Although important problems exist, the growth fundamentals of the United States do not appear to have been permanently altered by the shocks of the past four years.- Ben Bernanke August 2010
While walking the small sliver of beach that passing Hurricane Irene has confined us to, I look at some of the big waves that intensely reminded me of my youth and big wave body surfing in the North Sea. I also watched a surfer way out in the water, sitting on the board and analyzing the waves, which ones to go for and which one to ride out. Body surfing and board surfing require knowledge of the waves or else you get hurt or worse. If you ever got smacked down, air knocked out of your chest and water coming out of every orifice, you know what I mean. In order to avoid the potentially deadly beating the ocean is capable of delivering, you must learn to get in sync with the waves. That requires learning to look out to sea and being able to quickly assess which move to make next. Loosely speaking, those moves boil down to…(don’t mind if you replace the word wave with markets, if you get my drift)
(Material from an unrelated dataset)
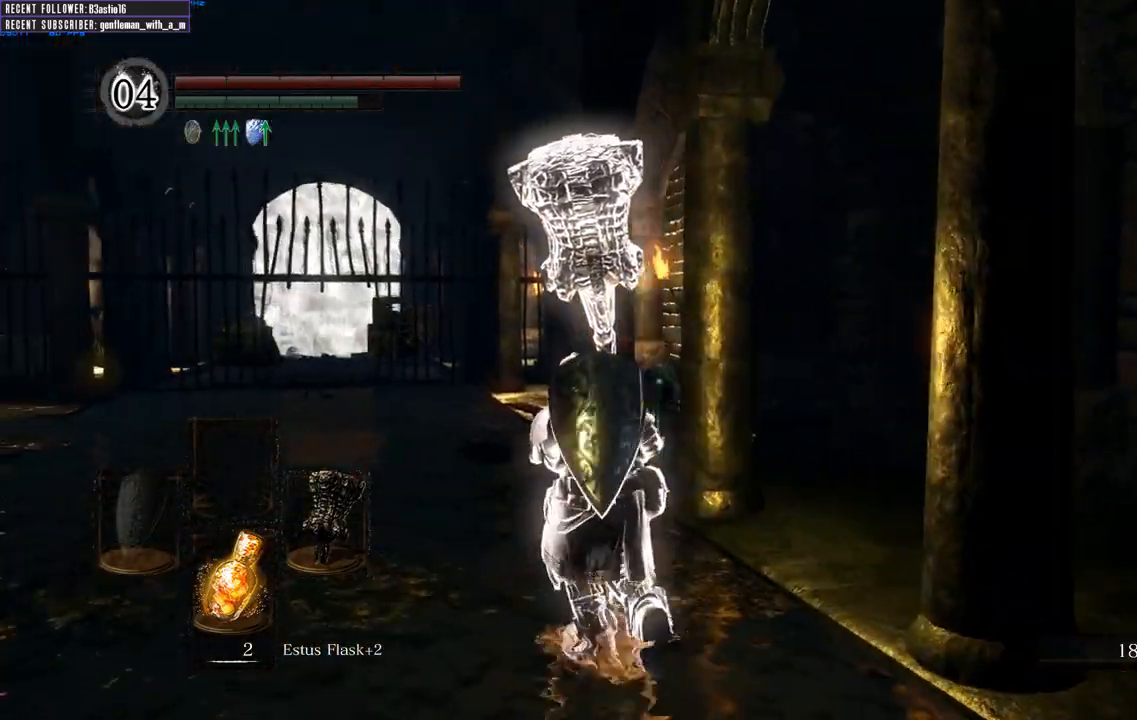
{"dt_ms": 500, "buttons": ["B"], "left_stick": "up", "right_stick": "center", "events": [[200, "right_stick", "up-right"], [350, "right_stick", "center"]]}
• Making a modest adjustment in your position in order to intersect the wave at just the right point to catch it. Properly positioned, a couple of quick strokes and kicks allows you to tap into the rising force of the wave and enjoy the ride. Once the wave begins to collapse over you, a hard turn into its face allows you to pop out through the back of the wave unscathed and move back into position to catch another.
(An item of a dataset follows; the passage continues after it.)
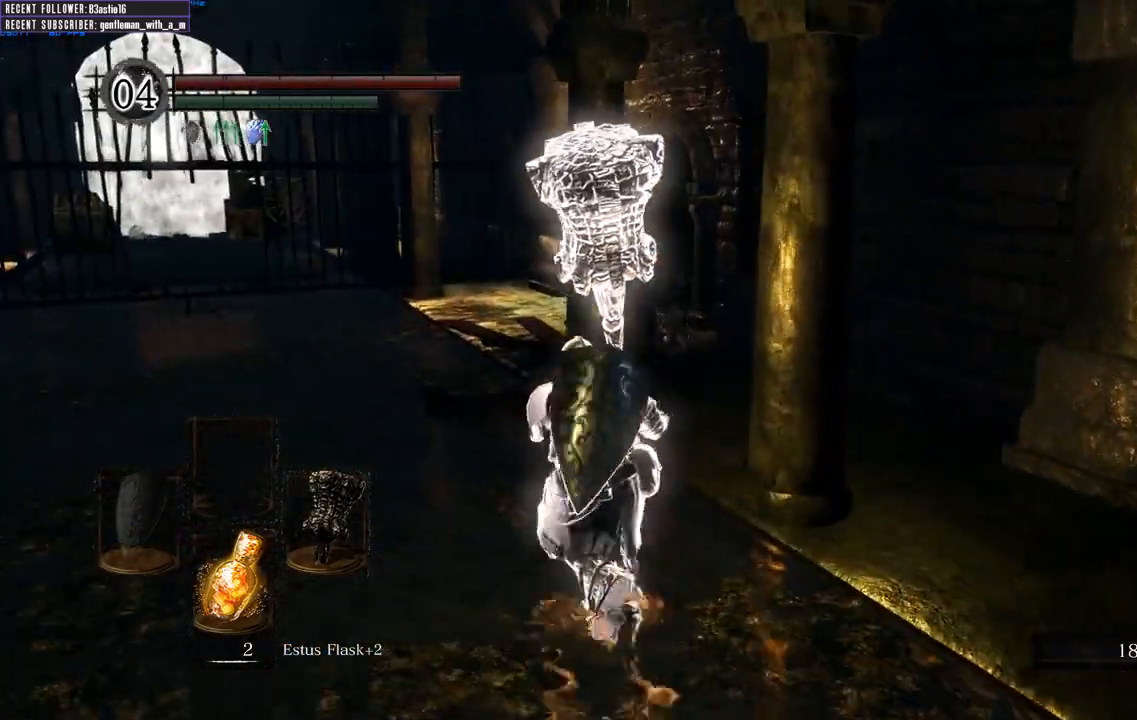
{"dt_ms": 500, "buttons": ["B"], "left_stick": "up-left", "right_stick": "center", "events": [[33, "left_stick", "up-left"]]}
• Swimming to safety. On seeing a monster wave cresting too far out for you to catch a controlled ride, which means it is likely it will crash down on you if you stay where you are, you never swim for the false safety of shore – because you’ll never make it. Instead, you swim as fast as you can straight at the wave. Then, as the shadow of the wave towers over you, you dive for the bottom while continuing to swim toward the open sea.
• If you move quickly enough, the wave will crash harmlessly just behind you. But sometimes, if you are a bit slow, the wave may crash just ahead of you, at which point you have to open your eyes underwater in order to see and swim around the tornado-like columns of white water created by the crashing wave.
• Either way, once the wave has passed, you surface for air, take stock of the situation and decide on your next move… whether to try and catch the next wave or keep swimming toward the safety of deeper water.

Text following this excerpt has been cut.